◆ TRY IT: Every line below that carries the word "JSON" needs to be copied.

Stored entries
· · · · ·

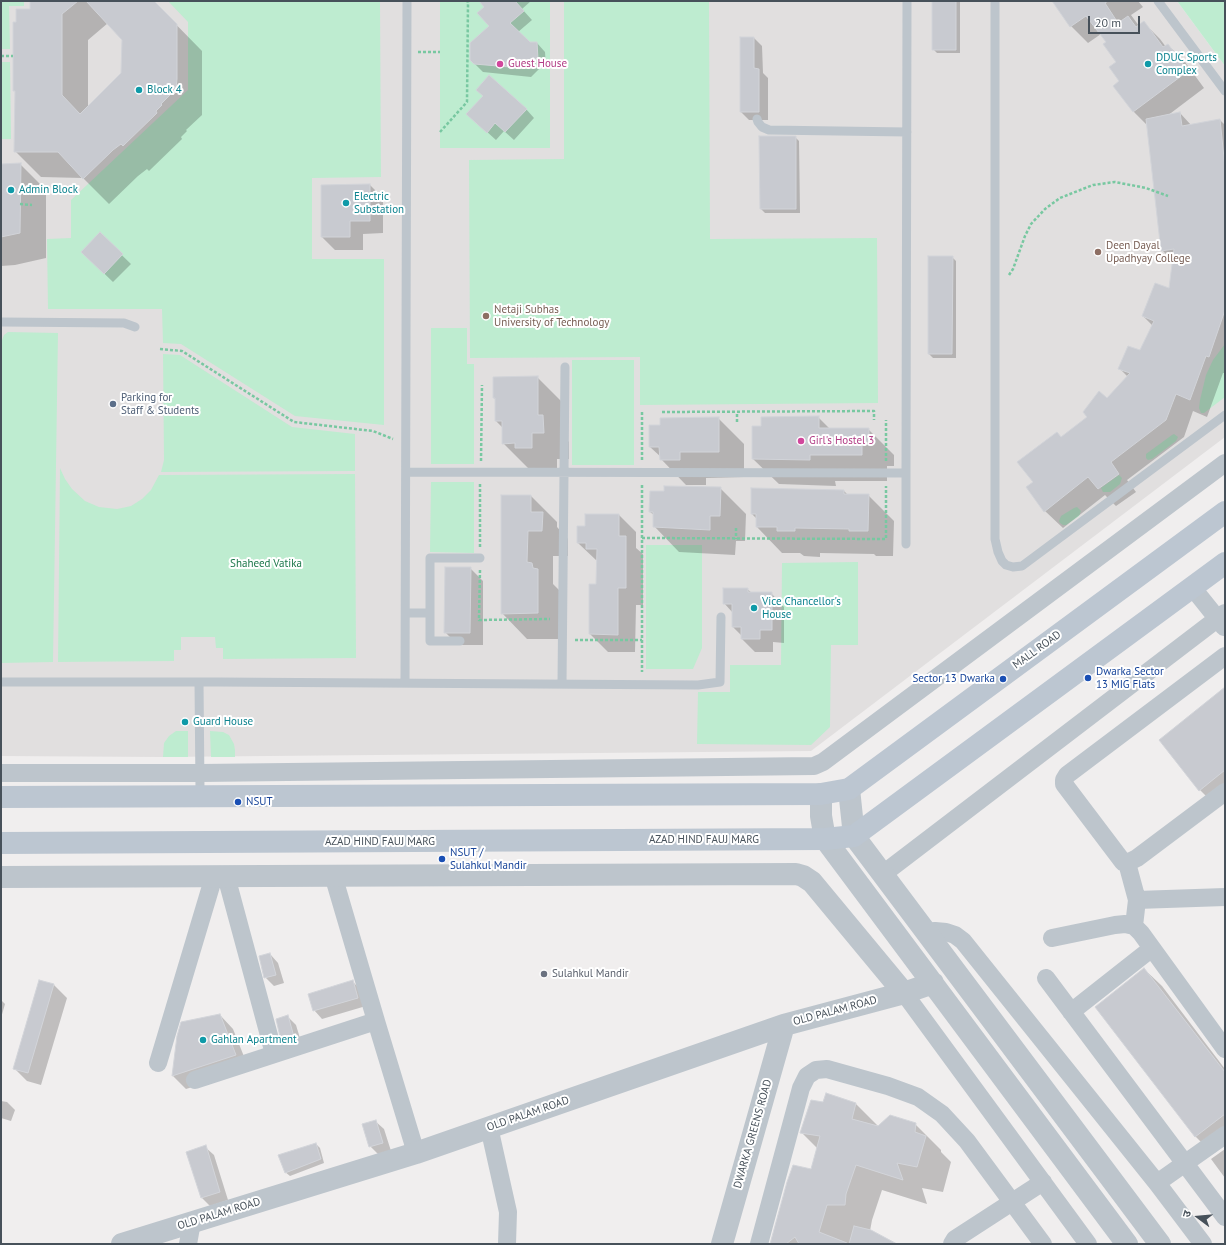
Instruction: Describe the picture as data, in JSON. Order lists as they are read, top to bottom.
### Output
{
  "streets": {
    "main road": ["MALL ROAD", "AZAD HIND FAUJ MARG"],
    "street": ["OLD PALAM ROAD", "DWARKA GREENS ROAD"]
  },
  "crossings": [
    ["OLD PALAM ROAD", "DWARKA GREENS ROAD"]
  ],
  "parks": ["Shaheed Vatika"],
  "places": [
    "Guest House",
    "DDUC Sports Complex",
    "Block 4",
    "Admin Block",
    "Electric Substation",
    "Deen Dayal Upadhyay College",
    "Netaji Subhas University of Technology",
    "Parking for Staff & Students",
    "Girl's Hostel 3",
    "Vice Chancellor's House",
    "Dwarka Sector 13 MIG Flats",
    "Sector 13 Dwarka",
    "Guard House",
    "NSUT",
    "NSUT / Sulahkul Mandir",
    "Sulahkul Mandir",
    "Gahlan Apartment"
  ],
  "scale_bar": "20 m",
  "north": "left"
}
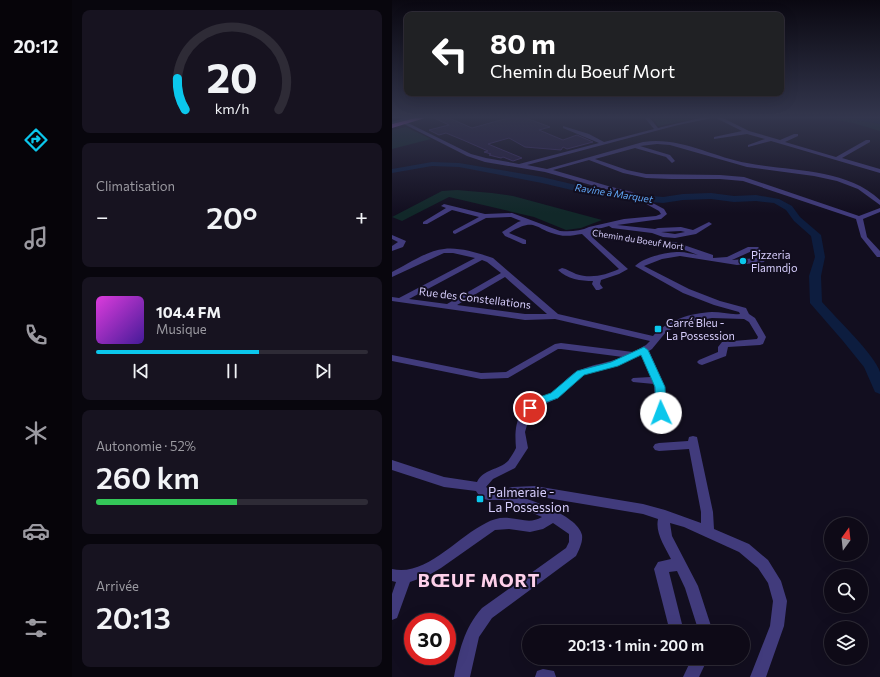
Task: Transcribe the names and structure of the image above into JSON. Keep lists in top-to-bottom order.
{
  "streets": {
    "street": ["Chemin du Boeuf Mort", "Rue des Constellations"]
  },
  "districts": ["BŒUF MORT"],
  "water": ["Ravine à Marquet"],
  "places": {
    "other": ["Pizzeria Flamndjo"],
    "transit": ["Carré Bleu - La Possession", "Palmeraie - La Possession"]
  },
  "north": "top",
  "page": {
    "tabs": "20:12",
    "turn": ["80 m", "Chemin du Boeuf Mort"],
    "tile": [
      "Climatisation",
      ["Autonomie · 52%", "260 km"],
      ["Arrivée", "20:13"]
    ],
    "heat": ["−", "20°", "+"],
    "song": ["104.4 FM", "Musique"],
    "limit": "30",
    "trip": "20:13 · 1 min · 200 m",
    "gauge": ["20", "km/h"]
  }
}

· · · · ·

◆ WRITTEN ANSWER:
Instruction: Describe the picture as data, in JSON. Order lists as they are read, top to bottom.
Task: Transcribe the names and structure of the image above into JSON. Keep lists in top-to-bottom order.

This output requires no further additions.